→ **Activity**
Output each entry in full so that the result matches the data exactly.

→ **Exercise material**
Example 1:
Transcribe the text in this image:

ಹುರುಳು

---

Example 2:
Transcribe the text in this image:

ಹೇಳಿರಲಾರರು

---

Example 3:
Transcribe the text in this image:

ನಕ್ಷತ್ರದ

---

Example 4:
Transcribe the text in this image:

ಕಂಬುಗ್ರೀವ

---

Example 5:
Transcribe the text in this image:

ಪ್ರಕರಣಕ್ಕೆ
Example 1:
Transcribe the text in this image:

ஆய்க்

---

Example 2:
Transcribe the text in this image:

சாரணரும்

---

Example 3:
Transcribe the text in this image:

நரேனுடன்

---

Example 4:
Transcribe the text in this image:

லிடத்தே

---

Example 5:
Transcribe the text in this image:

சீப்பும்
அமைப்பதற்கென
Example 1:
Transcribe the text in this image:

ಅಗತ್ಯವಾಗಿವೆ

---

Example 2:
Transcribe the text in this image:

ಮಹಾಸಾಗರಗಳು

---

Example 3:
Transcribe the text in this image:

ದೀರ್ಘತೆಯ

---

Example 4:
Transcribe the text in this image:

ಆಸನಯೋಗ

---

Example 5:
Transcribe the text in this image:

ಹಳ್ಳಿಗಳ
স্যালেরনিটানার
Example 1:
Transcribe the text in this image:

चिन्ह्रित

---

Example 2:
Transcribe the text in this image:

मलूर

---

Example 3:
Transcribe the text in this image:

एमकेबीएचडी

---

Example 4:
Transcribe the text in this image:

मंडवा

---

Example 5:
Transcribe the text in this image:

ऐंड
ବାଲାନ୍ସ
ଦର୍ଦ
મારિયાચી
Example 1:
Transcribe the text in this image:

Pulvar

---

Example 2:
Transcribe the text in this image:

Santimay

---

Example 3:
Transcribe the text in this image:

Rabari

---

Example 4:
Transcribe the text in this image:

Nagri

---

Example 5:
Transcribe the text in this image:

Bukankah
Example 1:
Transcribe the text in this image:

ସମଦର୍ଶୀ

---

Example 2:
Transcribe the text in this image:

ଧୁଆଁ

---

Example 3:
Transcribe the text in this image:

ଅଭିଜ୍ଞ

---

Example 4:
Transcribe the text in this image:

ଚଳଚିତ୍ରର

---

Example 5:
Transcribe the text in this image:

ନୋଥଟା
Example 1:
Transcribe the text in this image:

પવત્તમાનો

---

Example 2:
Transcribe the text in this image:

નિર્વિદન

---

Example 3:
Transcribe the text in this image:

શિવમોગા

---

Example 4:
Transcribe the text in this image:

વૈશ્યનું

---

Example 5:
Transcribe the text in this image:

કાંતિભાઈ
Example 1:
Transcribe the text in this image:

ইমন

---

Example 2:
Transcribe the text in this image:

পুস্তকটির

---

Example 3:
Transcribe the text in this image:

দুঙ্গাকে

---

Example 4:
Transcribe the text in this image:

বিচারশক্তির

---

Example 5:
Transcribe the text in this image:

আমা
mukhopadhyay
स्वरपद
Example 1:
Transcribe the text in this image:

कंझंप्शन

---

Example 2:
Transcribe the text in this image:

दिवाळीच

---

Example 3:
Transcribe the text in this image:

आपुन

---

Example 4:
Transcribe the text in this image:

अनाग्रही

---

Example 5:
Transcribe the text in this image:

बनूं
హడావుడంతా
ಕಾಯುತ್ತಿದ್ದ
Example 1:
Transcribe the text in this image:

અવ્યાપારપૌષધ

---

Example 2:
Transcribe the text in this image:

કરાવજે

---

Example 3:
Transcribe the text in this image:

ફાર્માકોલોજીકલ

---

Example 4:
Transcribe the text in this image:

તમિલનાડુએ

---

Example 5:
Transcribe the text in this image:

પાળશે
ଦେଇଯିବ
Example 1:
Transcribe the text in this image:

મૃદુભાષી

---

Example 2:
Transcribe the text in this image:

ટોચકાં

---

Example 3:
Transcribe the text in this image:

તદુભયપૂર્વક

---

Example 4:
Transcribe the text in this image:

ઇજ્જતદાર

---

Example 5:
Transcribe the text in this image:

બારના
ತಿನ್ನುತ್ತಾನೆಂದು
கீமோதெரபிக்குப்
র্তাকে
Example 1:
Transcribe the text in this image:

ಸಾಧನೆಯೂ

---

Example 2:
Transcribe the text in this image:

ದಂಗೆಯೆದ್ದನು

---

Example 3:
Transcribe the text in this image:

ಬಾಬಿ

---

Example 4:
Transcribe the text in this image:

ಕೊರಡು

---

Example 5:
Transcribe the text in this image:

→ **Reply**
Example 1:
Transcribe the text in this image:

ಹುರುಳು

---

Example 2:
Transcribe the text in this image:

ಹೇಳಿರಲಾರರು

---

Example 3:
Transcribe the text in this image:

ನಕ್ಷತ್ರದ

---

Example 4:
Transcribe the text in this image:

ಕಂಬುಗ್ರೀವ

---

Example 5:
Transcribe the text in this image:

ಪ್ರಕರಣಕ್ಕೆ
Example 1:
Transcribe the text in this image:

ஆய்க்

---

Example 2:
Transcribe the text in this image:

சாரணரும்

---

Example 3:
Transcribe the text in this image:

நரேனுடன்

---

Example 4:
Transcribe the text in this image:

லிடத்தே

---

Example 5:
Transcribe the text in this image:

சீப்பும்
அமைப்பதற்கென
Example 1:
Transcribe the text in this image:

ಅಗತ್ಯವಾಗಿವೆ

---

Example 2:
Transcribe the text in this image:

ಮಹಾಸಾಗರಗಳು

---

Example 3:
Transcribe the text in this image:

ದೀರ್ಘತೆಯ

---

Example 4:
Transcribe the text in this image:

ಆಸನಯೋಗ

---

Example 5:
Transcribe the text in this image:

ಹಳ್ಳಿಗಳ
স্যালেরনিটানার
Example 1:
Transcribe the text in this image:

चिन्ह्रित

---

Example 2:
Transcribe the text in this image:

मलूर

---

Example 3:
Transcribe the text in this image:

एमकेबीएचडी

---

Example 4:
Transcribe the text in this image:

मंडवा

---

Example 5:
Transcribe the text in this image:

ऐंड
ବାଲାନ୍ସ
ଦର୍ଦ
મારિયાચી
Example 1:
Transcribe the text in this image:

Pulvar

---

Example 2:
Transcribe the text in this image:

Santimay

---

Example 3:
Transcribe the text in this image:

Rabari

---

Example 4:
Transcribe the text in this image:

Nagri

---

Example 5:
Transcribe the text in this image:

Bukankah
Example 1:
Transcribe the text in this image:

ସମଦର୍ଶୀ

---

Example 2:
Transcribe the text in this image:

ଧୁଆଁ

---

Example 3:
Transcribe the text in this image:

ଅଭିଜ୍ଞ

---

Example 4:
Transcribe the text in this image:

ଚଳଚିତ୍ରର

---

Example 5:
Transcribe the text in this image:

ନୋଥଟା
Example 1:
Transcribe the text in this image:

પવત્તમાનો

---

Example 2:
Transcribe the text in this image:

નિર્વિદન

---

Example 3:
Transcribe the text in this image:

શિવમોગા

---

Example 4:
Transcribe the text in this image:

વૈશ્યનું

---

Example 5:
Transcribe the text in this image:

કાંતિભાઈ
Example 1:
Transcribe the text in this image:

ইমন

---

Example 2:
Transcribe the text in this image:

পুস্তকটির

---

Example 3:
Transcribe the text in this image:

দুঙ্গাকে

---

Example 4:
Transcribe the text in this image:

বিচারশক্তির

---

Example 5:
Transcribe the text in this image:

আমা
mukhopadhyay
स्वरपद
Example 1:
Transcribe the text in this image:

कंझंप्शन

---

Example 2:
Transcribe the text in this image:

दिवाळीच

---

Example 3:
Transcribe the text in this image:

आपुन

---

Example 4:
Transcribe the text in this image:

अनाग्रही

---

Example 5:
Transcribe the text in this image:

बनूं
హడావుడంతా
ಕಾಯುತ್ತಿದ್ದ
Example 1:
Transcribe the text in this image:

અવ્યાપારપૌષધ

---

Example 2:
Transcribe the text in this image:

કરાવજે

---

Example 3:
Transcribe the text in this image:

ફાર્માકોલોજીકલ

---

Example 4:
Transcribe the text in this image:

તમિલનાડુએ

---

Example 5:
Transcribe the text in this image:

પાળશે
ଦେଇଯିବ
Example 1:
Transcribe the text in this image:

મૃદુભાષી

---

Example 2:
Transcribe the text in this image:

ટોચકાં

---

Example 3:
Transcribe the text in this image:

તદુભયપૂર્વક

---

Example 4:
Transcribe the text in this image:

ઇજ્જતદાર

---

Example 5:
Transcribe the text in this image:

બારના
ತಿನ್ನುತ್ತಾನೆಂದು
கீமோதெரபிக்குப்
র্তাকে
Example 1:
Transcribe the text in this image:

ಸಾಧನೆಯೂ

---

Example 2:
Transcribe the text in this image:

ದಂಗೆಯೆದ್ದನು

---

Example 3:
Transcribe the text in this image:

ಬಾಬಿ

---

Example 4:
Transcribe the text in this image:

ಕೊರಡು

---

Example 5:
Transcribe the text in this image:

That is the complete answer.